** Directions **
Beginning with the opening line of the entries, return every line through the one containing "ring pip: (175, 222)", both included, and nothing else. Omit pictures.

** Material for this exercise **

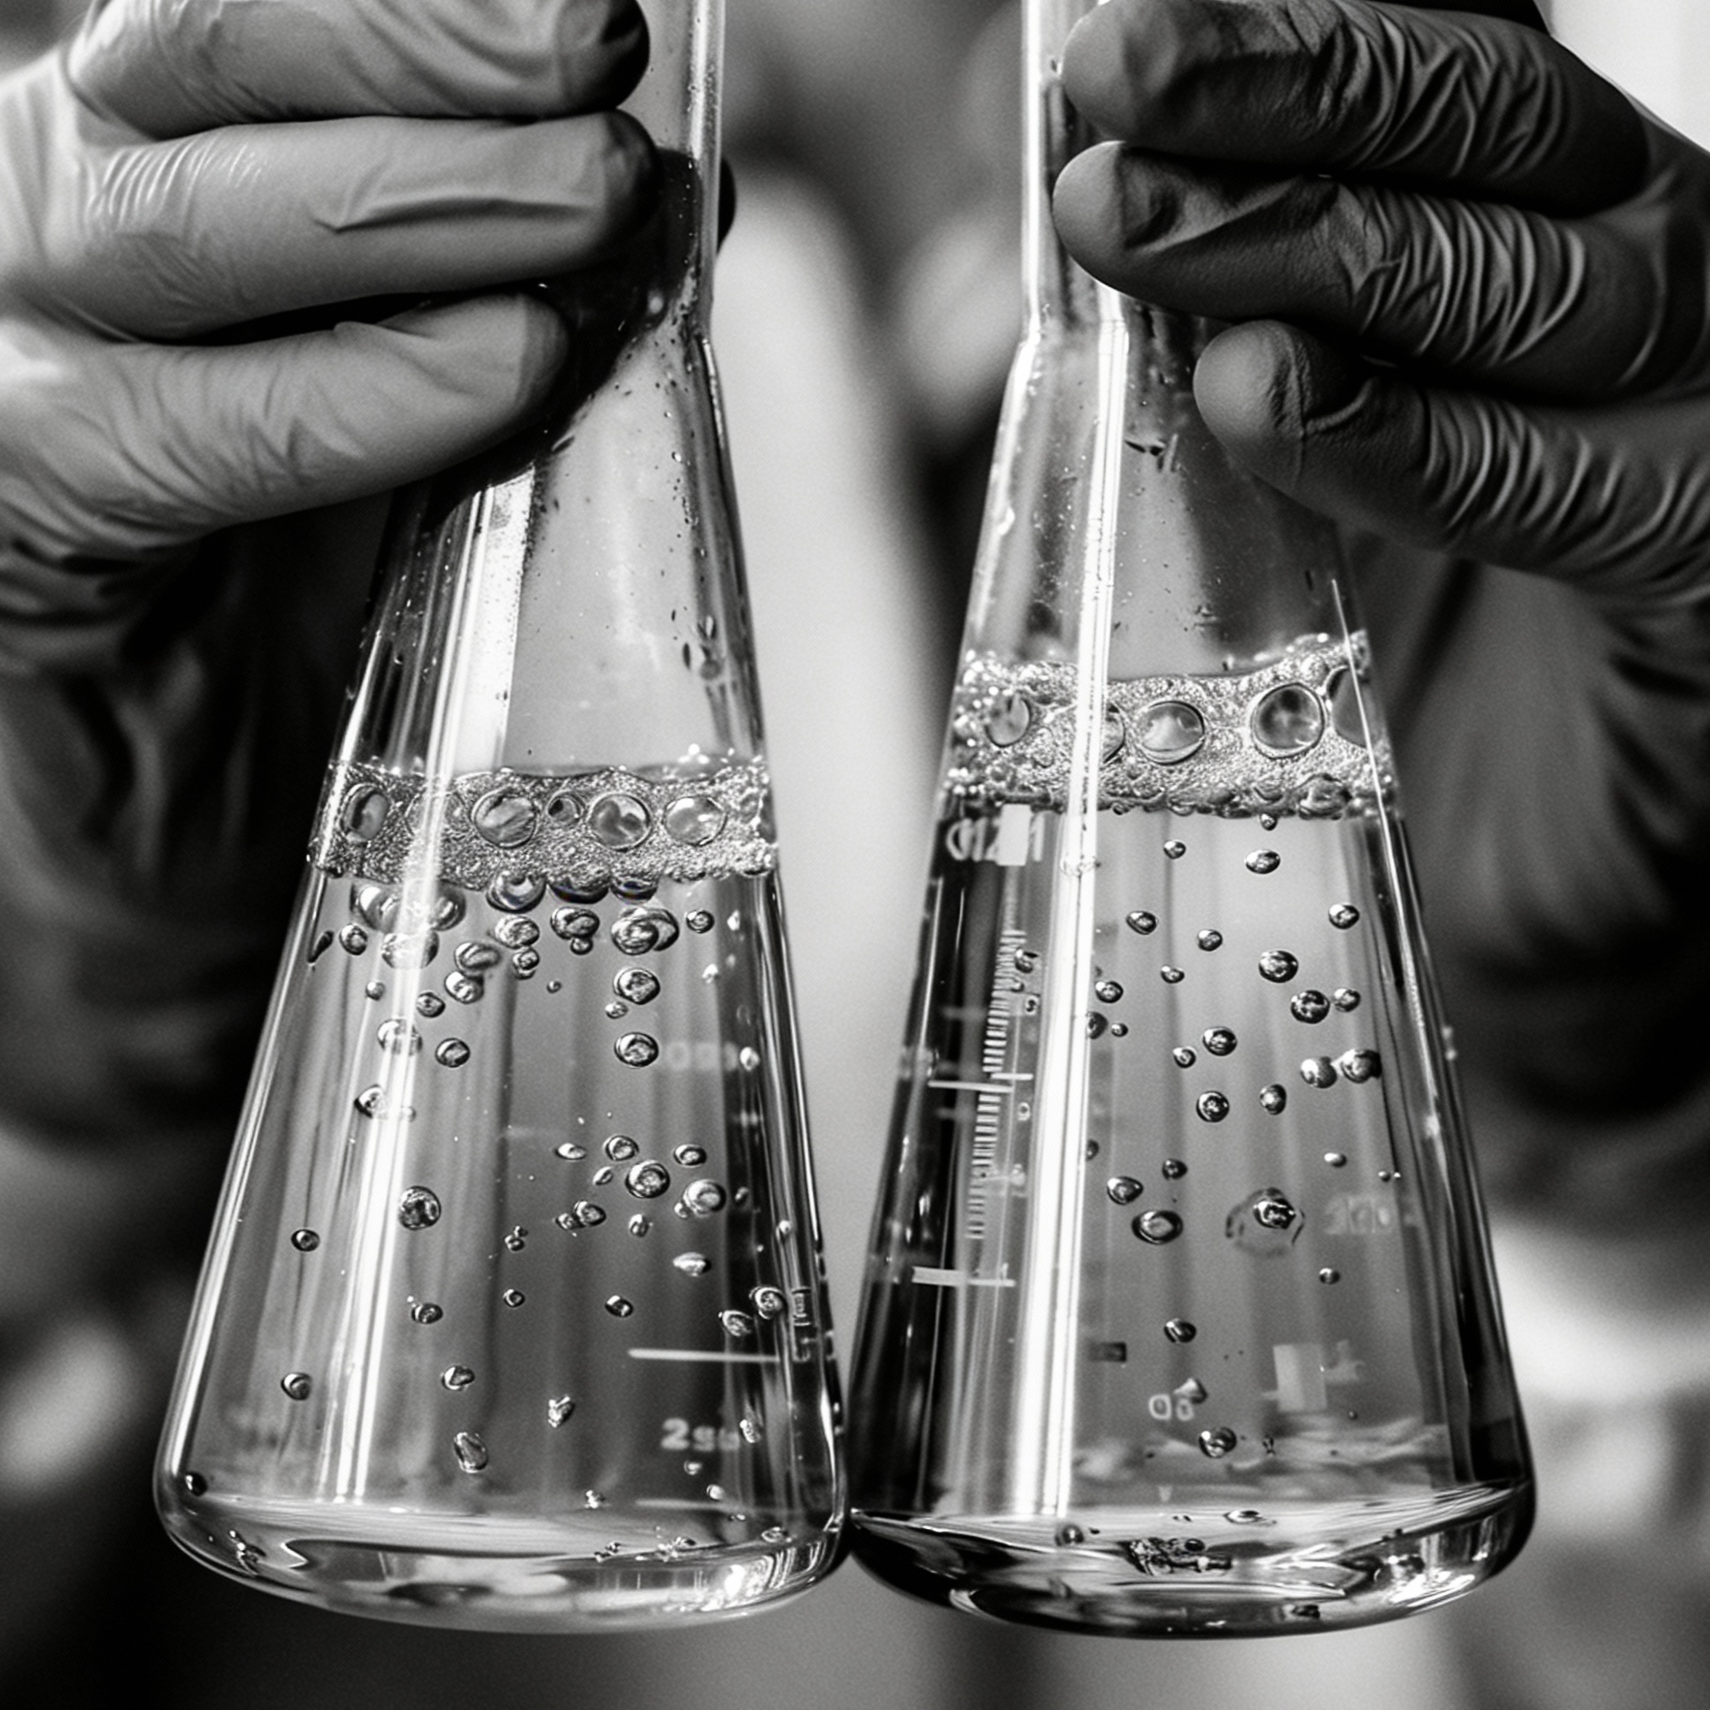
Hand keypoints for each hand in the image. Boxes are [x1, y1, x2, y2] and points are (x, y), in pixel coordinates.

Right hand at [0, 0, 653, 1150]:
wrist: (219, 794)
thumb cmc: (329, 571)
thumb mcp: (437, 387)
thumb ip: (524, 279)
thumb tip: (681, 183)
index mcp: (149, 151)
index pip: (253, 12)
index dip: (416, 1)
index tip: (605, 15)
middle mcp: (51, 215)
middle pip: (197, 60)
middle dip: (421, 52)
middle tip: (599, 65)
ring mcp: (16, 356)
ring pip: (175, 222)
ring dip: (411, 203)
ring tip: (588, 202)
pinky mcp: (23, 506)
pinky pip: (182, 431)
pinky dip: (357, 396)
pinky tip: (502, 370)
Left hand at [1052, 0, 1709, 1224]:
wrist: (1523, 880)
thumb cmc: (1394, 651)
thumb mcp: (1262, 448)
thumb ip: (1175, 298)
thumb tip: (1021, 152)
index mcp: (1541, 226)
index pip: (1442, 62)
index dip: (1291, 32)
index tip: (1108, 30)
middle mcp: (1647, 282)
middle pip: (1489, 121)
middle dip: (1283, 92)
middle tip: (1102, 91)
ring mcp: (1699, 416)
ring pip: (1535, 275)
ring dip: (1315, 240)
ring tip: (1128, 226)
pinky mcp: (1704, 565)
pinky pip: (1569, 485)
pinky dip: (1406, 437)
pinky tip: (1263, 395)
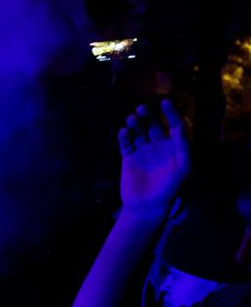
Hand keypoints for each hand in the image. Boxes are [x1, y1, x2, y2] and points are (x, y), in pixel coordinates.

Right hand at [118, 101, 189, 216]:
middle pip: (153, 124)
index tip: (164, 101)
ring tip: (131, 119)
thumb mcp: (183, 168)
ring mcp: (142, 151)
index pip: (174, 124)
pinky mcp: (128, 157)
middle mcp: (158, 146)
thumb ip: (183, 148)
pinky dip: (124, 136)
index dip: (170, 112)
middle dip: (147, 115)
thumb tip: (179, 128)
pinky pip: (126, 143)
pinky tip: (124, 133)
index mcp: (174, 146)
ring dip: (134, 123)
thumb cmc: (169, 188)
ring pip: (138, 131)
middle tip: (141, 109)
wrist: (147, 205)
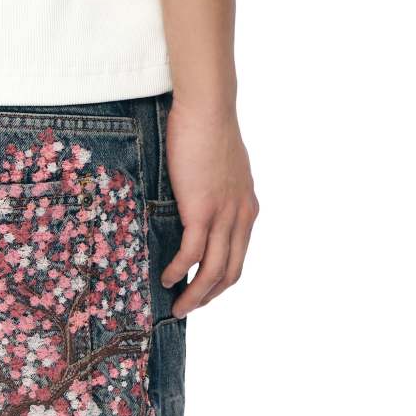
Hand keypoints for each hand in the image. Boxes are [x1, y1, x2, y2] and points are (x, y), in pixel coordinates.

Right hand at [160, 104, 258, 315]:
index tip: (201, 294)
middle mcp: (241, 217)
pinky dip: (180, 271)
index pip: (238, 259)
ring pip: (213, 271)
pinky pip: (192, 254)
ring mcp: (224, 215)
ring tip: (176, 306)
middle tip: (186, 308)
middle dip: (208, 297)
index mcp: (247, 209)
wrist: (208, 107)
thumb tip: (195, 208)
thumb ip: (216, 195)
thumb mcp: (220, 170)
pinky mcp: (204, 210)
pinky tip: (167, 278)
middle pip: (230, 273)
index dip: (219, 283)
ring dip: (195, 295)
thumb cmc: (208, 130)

** Final answer **
Hand keypoints for each hand in the image. Boxes are [x1, y1, x2, y2] and points are (x, y), in pixel coordinates.

Right hand at [0, 0, 653, 1150]:
wrist: (219, 794)
thumb cmc: (329, 571)
thumb mcp: (437, 387)
thumb ip: (524, 279)
thumb tip: (681, 183)
index mcp: (149, 151)
index pip: (253, 12)
index dip: (416, 1)
index tip: (605, 15)
middle mcp: (51, 215)
middle pip: (197, 60)
middle dip: (421, 52)
middle tip: (599, 65)
ring mcp: (16, 356)
ring pip: (175, 222)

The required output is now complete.